The Hope for Future Generations (HFFG), an NGO, has expressed worry about the high rate of Human Immune Virus (HIV) infection among young people, saying the situation must urgently be addressed, if Ghana is to make headway in ending HIV and AIDS by 2030.
According to the Executive Director of HFFG, Mrs Cecilia Lodonu-Senoo, data from the National AIDS Control Programme (NACP), estimated that the adolescent HIV population (between 10-19 years) stood at 21,111, with an estimated 2,062 new infections recorded in 2018.
As Ghana commemorated World AIDS Day, which fell on December 1, 2019, she stressed the need for treatment literacy and dedicated adolescent friendly services for those living with HIV, the virus that causes AIDS.
According to Mrs Lodonu-Senoo, the youth constituted a growing share of people living with HIV worldwide, a situation which she noted called for empowerment of Ghana’s young vulnerable group to enable them to get involved in the HIV national response.
“We cannot as a country say we are achieving the 90-9-90 targets and ending HIV by 2030, if adolescents living with HIV are left out from critical decision-making processes concerning their health due to stigma,” she stated.
Mrs Lodonu-Senoo said young people needed to be part of the design, delivery, monitoring and evaluation of HIV services and activities related to prevention, treatment, care and support of people affected by HIV.

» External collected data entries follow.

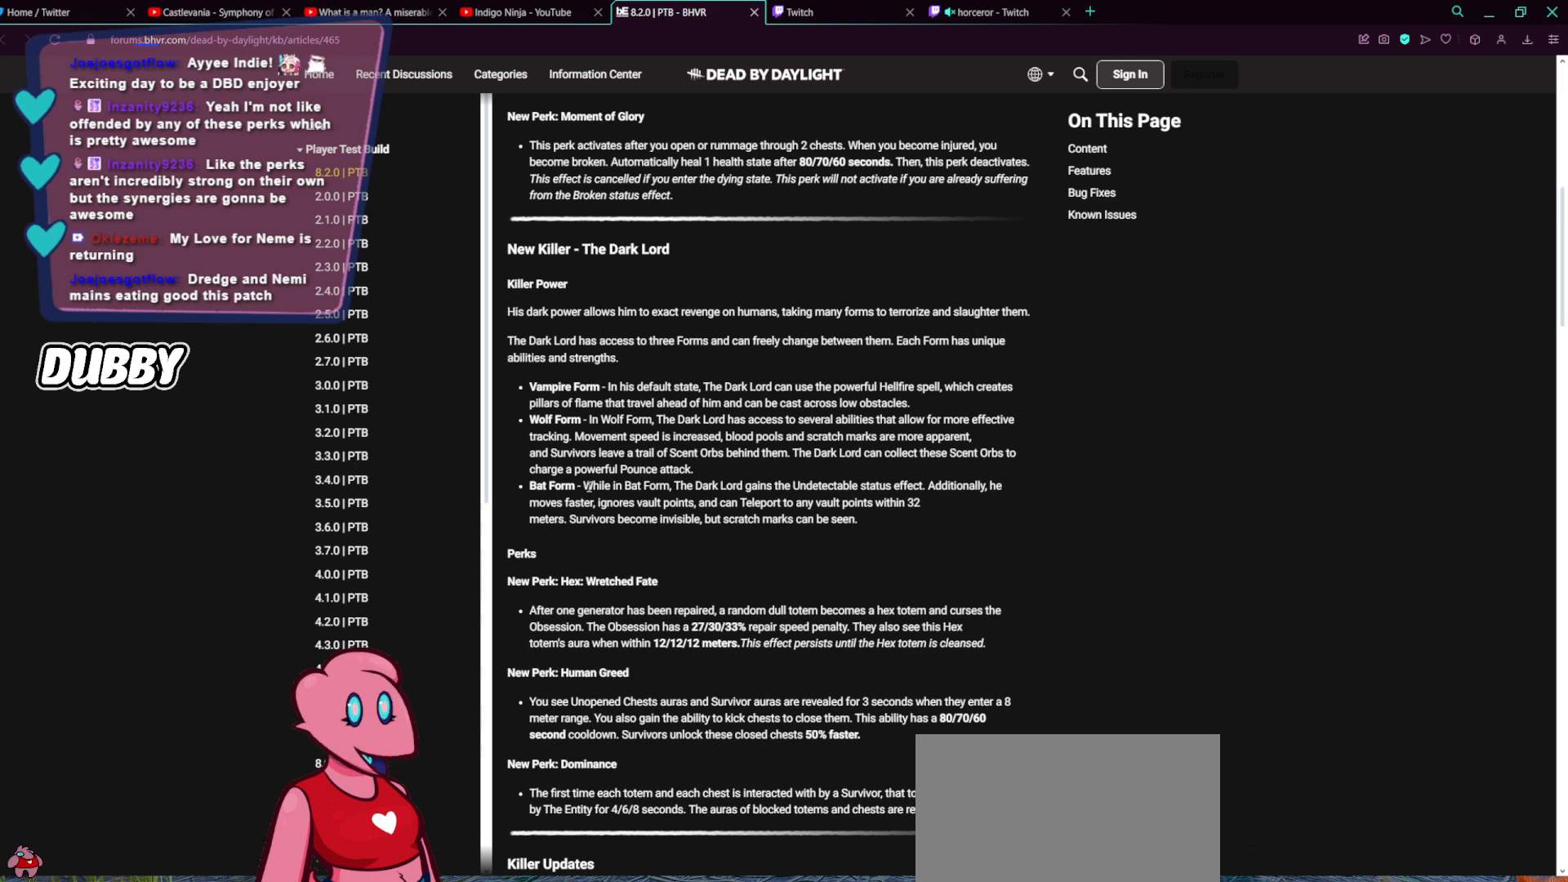
Gameplay with keyboard and mouse; each line is a JSON object with the keys and mouse buttons held at the frame after it. "events" lists presses ("down") and releases ("up") of "a", "ctrl", "d", "e", "q", "s", "shift", "space", "w", "mouse_left", "mouse_wheel", "mouse_right", "mouse_mb4" and "mouse_mb5" between this image and that frame as [ms after this image, input, new state], when the widget could be followed in between. "mouse_left", "mouse_wheel", "mouse_right", "mouse_mb4", "mouse_mb5" = the "left", "wheel", "right", "mb4", "mb5" buttons of the "mouse" list. No other keys are recorded. "wheel" means that the mouse wheel is clicked or scrolled. Mouse movement is not recorded.
{"keys": [], "mouse": ["left"], "events": [[333, "mouse_left", "down"]]}
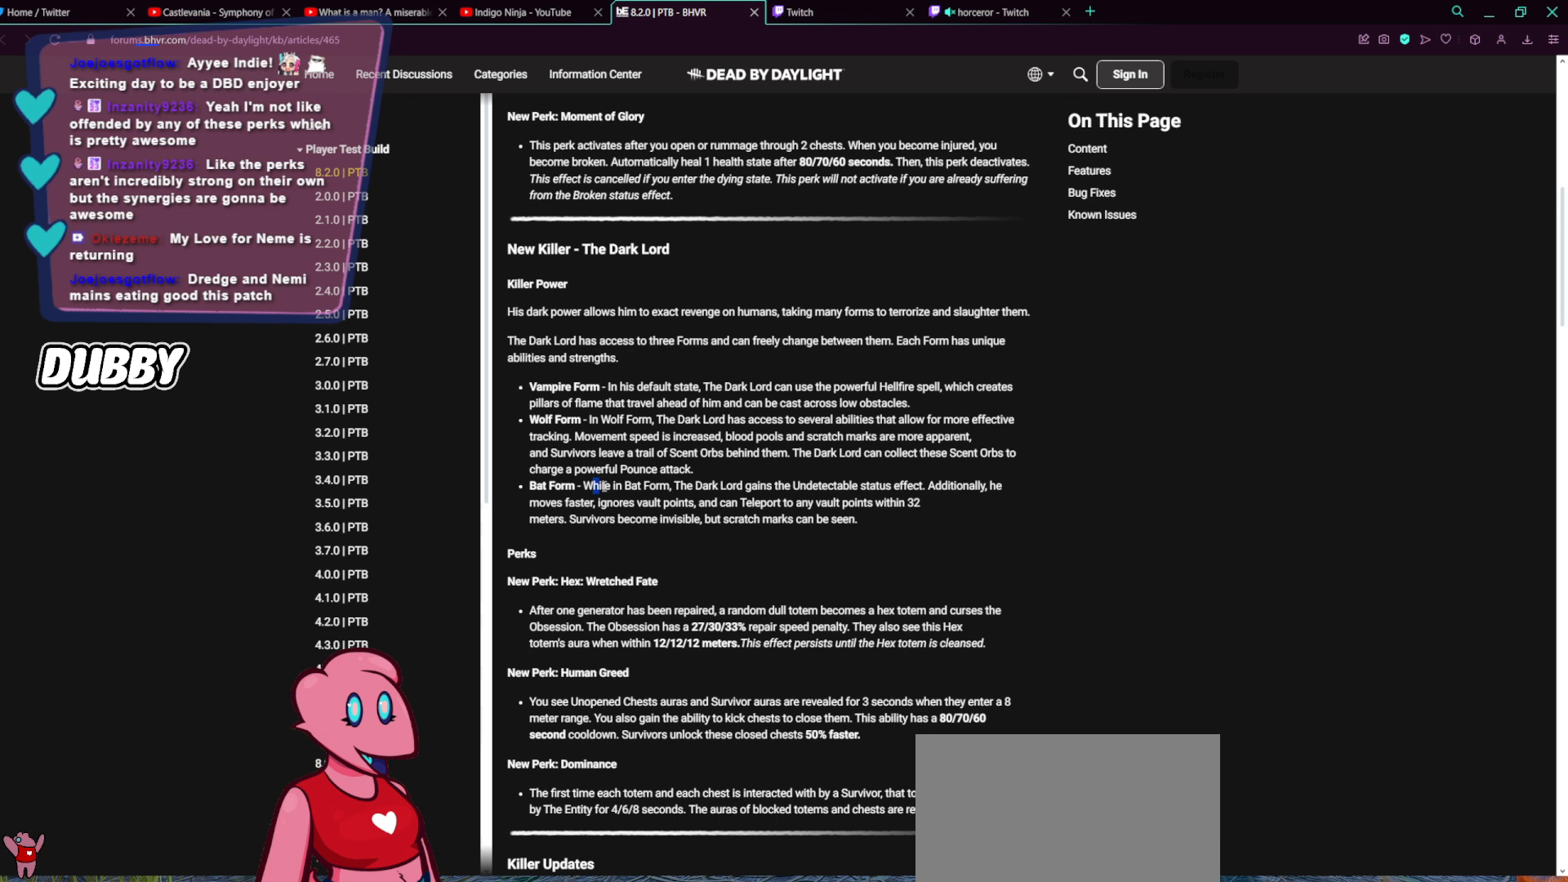
{"keys": [], "mouse": ["left"], "events": []}
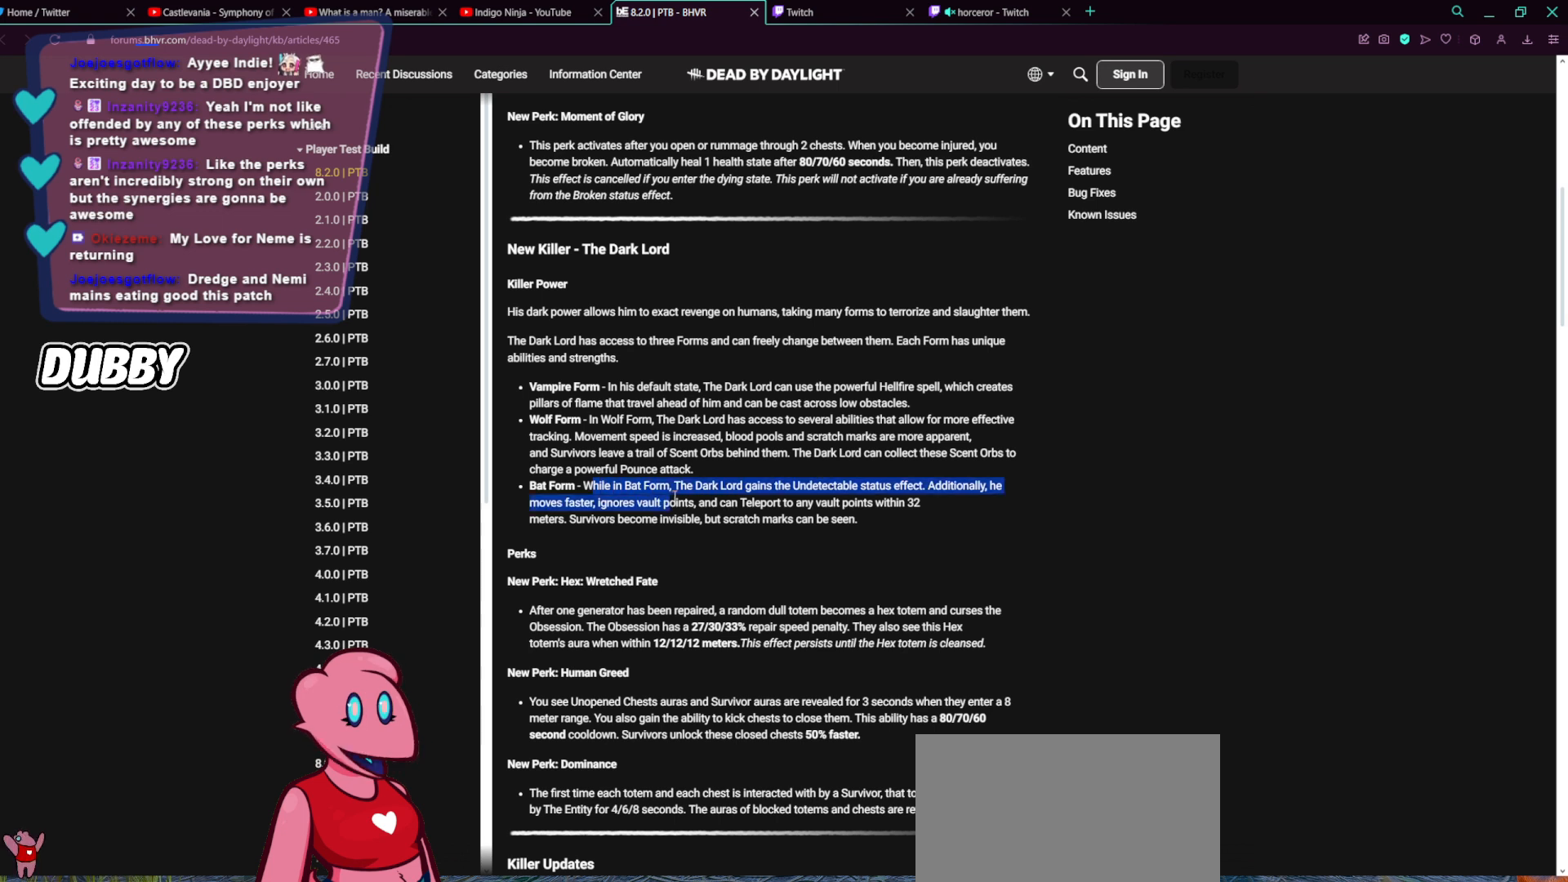
{"keys": [], "mouse": [], "events": [[167, "mouse_left", "up"]]}
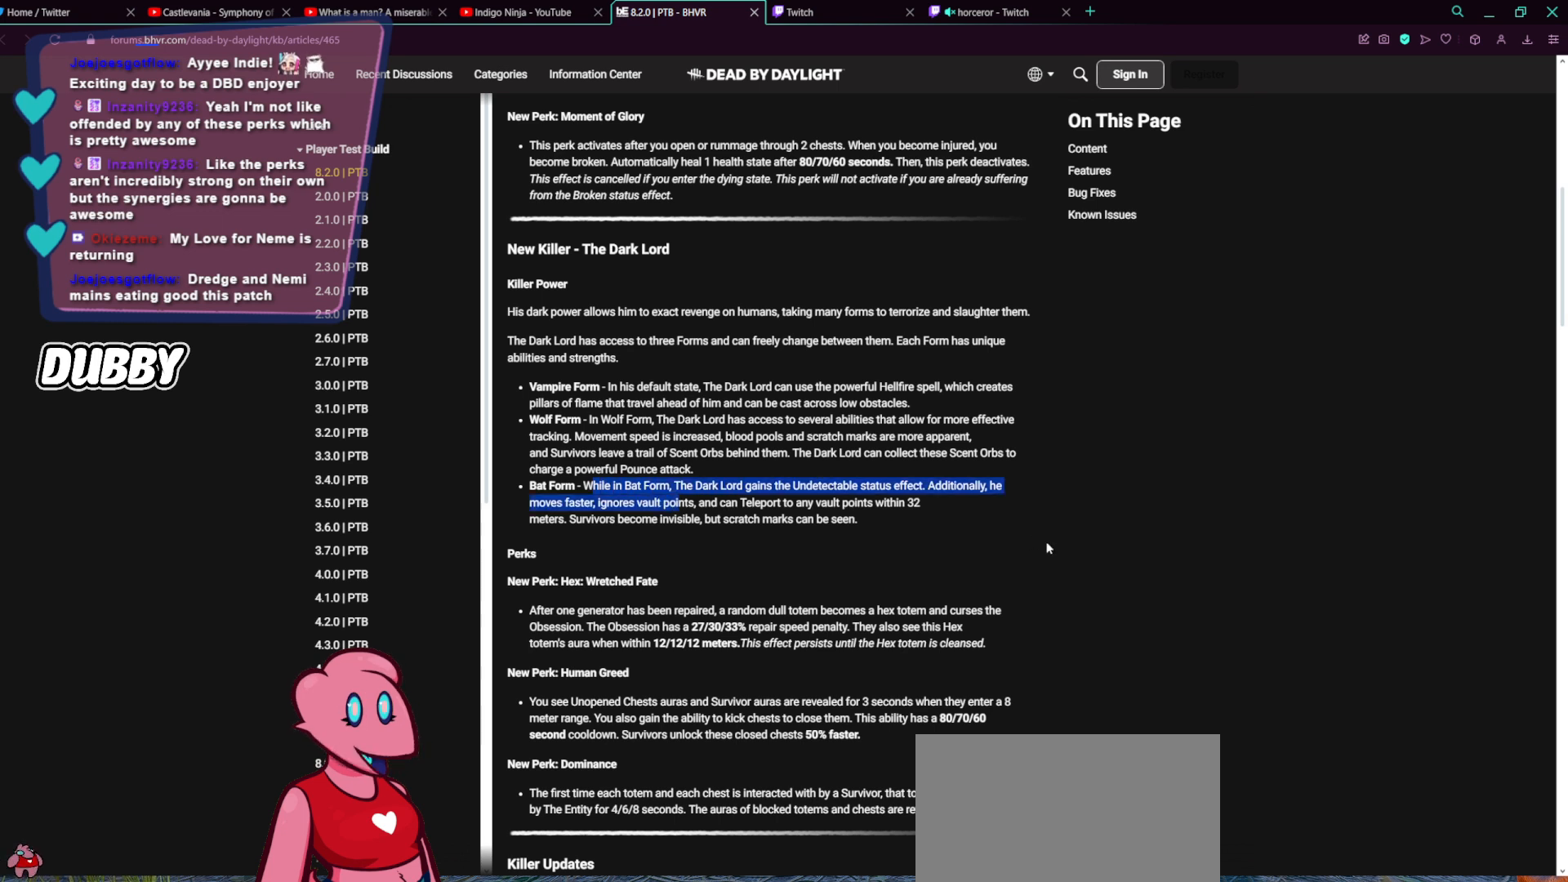
{"keys": [], "mouse": [], "events": []}
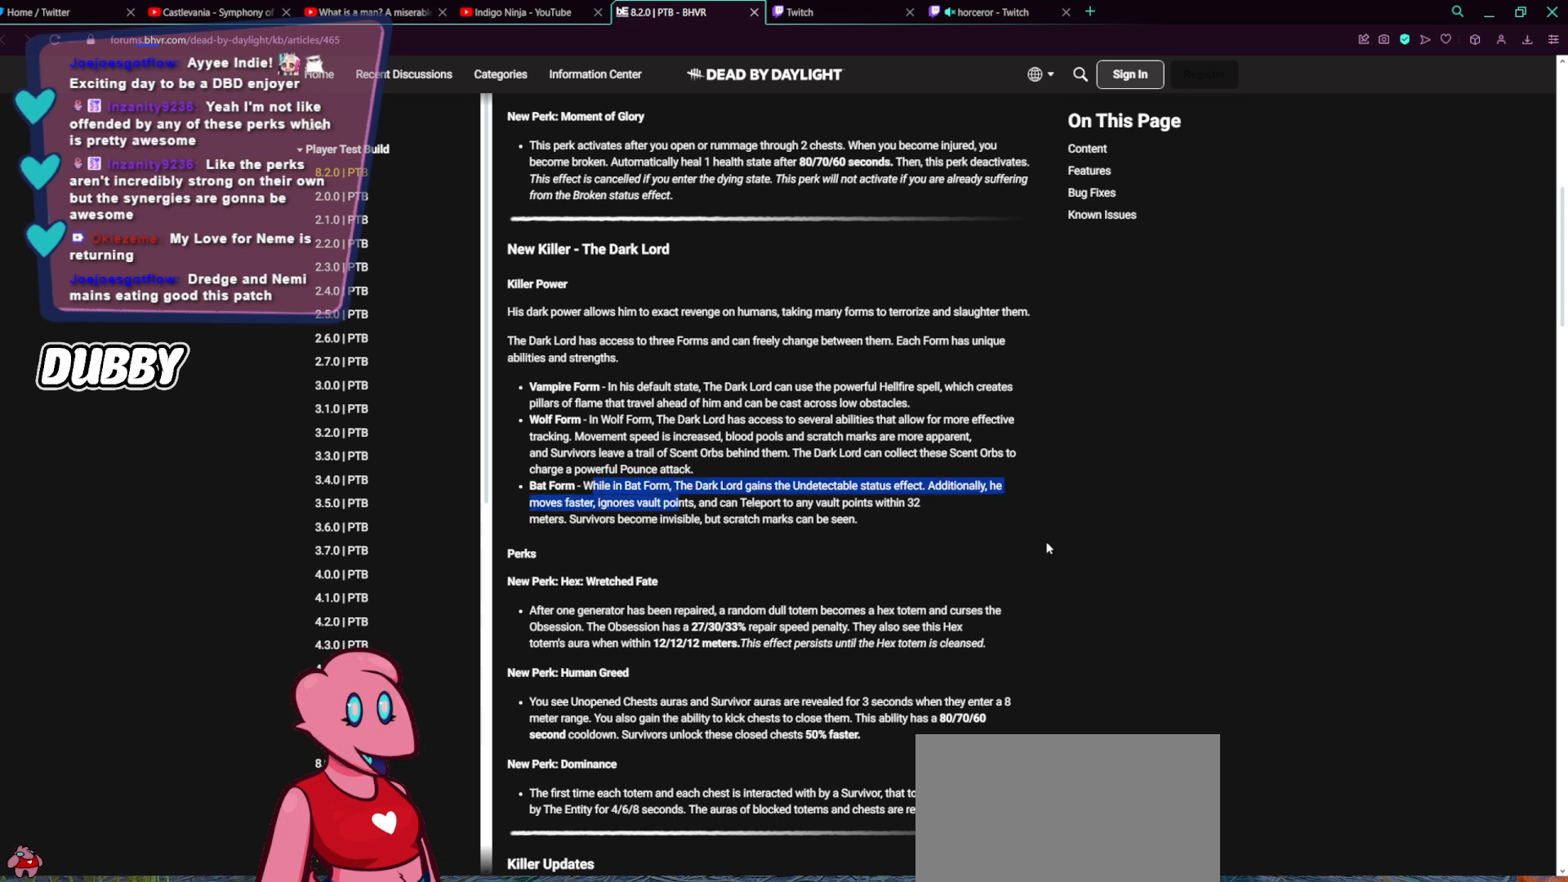
{"keys": [], "mouse": [], "events": []}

Globally, the United Nations (UNAIDS) in 2018 estimated that 510,000 young people between ages 10 to 24 were infected with HIV; of this, 190,000 were adolescents between the ages 10 and 19.
Ghana on the other hand, has a national HIV prevalence rate of 1.6 per cent and an HIV population of 334, 713, according to 2018 data from the National AIDS Control Programme (NACP).
“Again, despite intensive education and laudable zero-stigma initiatives in Ghana over the years, most of them continue to face gross discernment from a section of the population,” Mrs Lodonu-Senoo said.
She used the occasion to call on government to prioritise and increase domestic resources for health and invest in the general health of the youth to complement the dwindling donor funds.
“Let us end AIDS by empowering young people to make the difference, because HIV intervention for young people without them is a mirage,” Mrs Senoo said.